In my opinion, heterogeneity of response (ie individual differences) will be an important consideration in research on response to alcohol and its treatment. This is not especially insightful, but rather a reminder that risk factors and treatment efficacy are not universally common. An end point can be reached in several ways, and knowledge of the different pathways, which represent specific mechanisms, is key to developing personalized treatments. We miss out on important findings if we only consider mean responses, something the research community has realized, and I suspect that genetic information will continue to feature prominently in future research on both risk and response. Furthermore, attention to gender differences and, in particular, the inclusion of women in research, including that of alcohol, has only just begun and is extremely important. Finally, throughout my career there have been remarkable discoveries in the field of epigenetics, and there is a need to focus more on interaction effects; identifying combinations of genetic and environmental factors that reduce and increase risk or response, and how they do so. We are living a current example created by the pandemic. Even among those who do not contract the virus, there is almost certainly a differential situational impact on alcohol consumption that may have long-term consequences for some.
- What is the message you want to convey to young researchers?
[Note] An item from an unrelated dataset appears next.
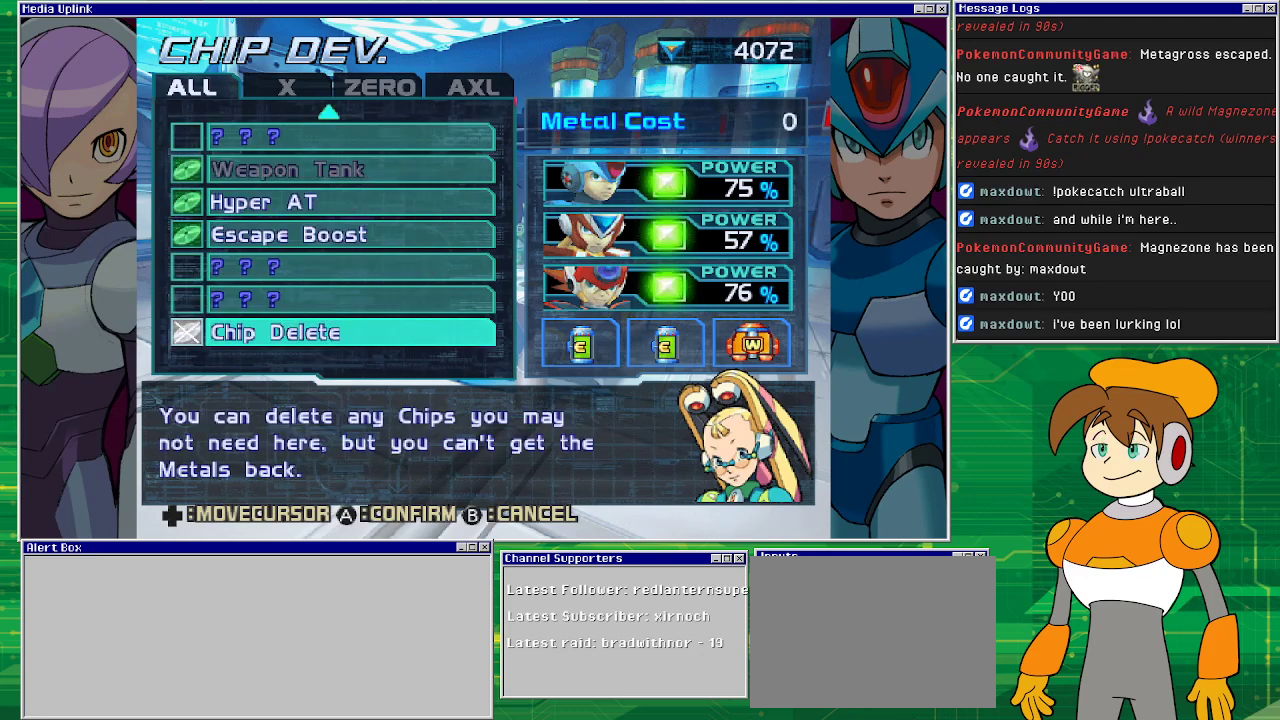
{"buttons": [], "left_stick": "center", "events": [[333, "DPAD_LEFT", "down"], [433, "DPAD_LEFT", "up"]]}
Future generations still have a lot to research and technological advances are enormously helpful. When I entered this field, we were in the phase of demonstrating that there was a genetic component in the effects of alcohol and its consumption. We are now in the phase of not only identifying risk genes, but risk variants, of being able to interrogate brain circuits with genetically modified receptors and light, of studying neurocircuits in an increasingly sophisticated way with advanced imaging technology and to rapidly make permanent alterations to the genome. I encourage those new to this field to maintain their lifeline with their good mentors and to grow their collaborative networks to enable integrative approaches. There are strengths and weaknesses in each research tool and methodology, and in animal and human research. I encourage preclinical and clinical researchers to share their ideas, to add creativity to discussions about animal models of addiction and consilience with the human condition, to contribute to the creation of new models and new methods, and to be honored to have the opportunity to contribute to this research effort.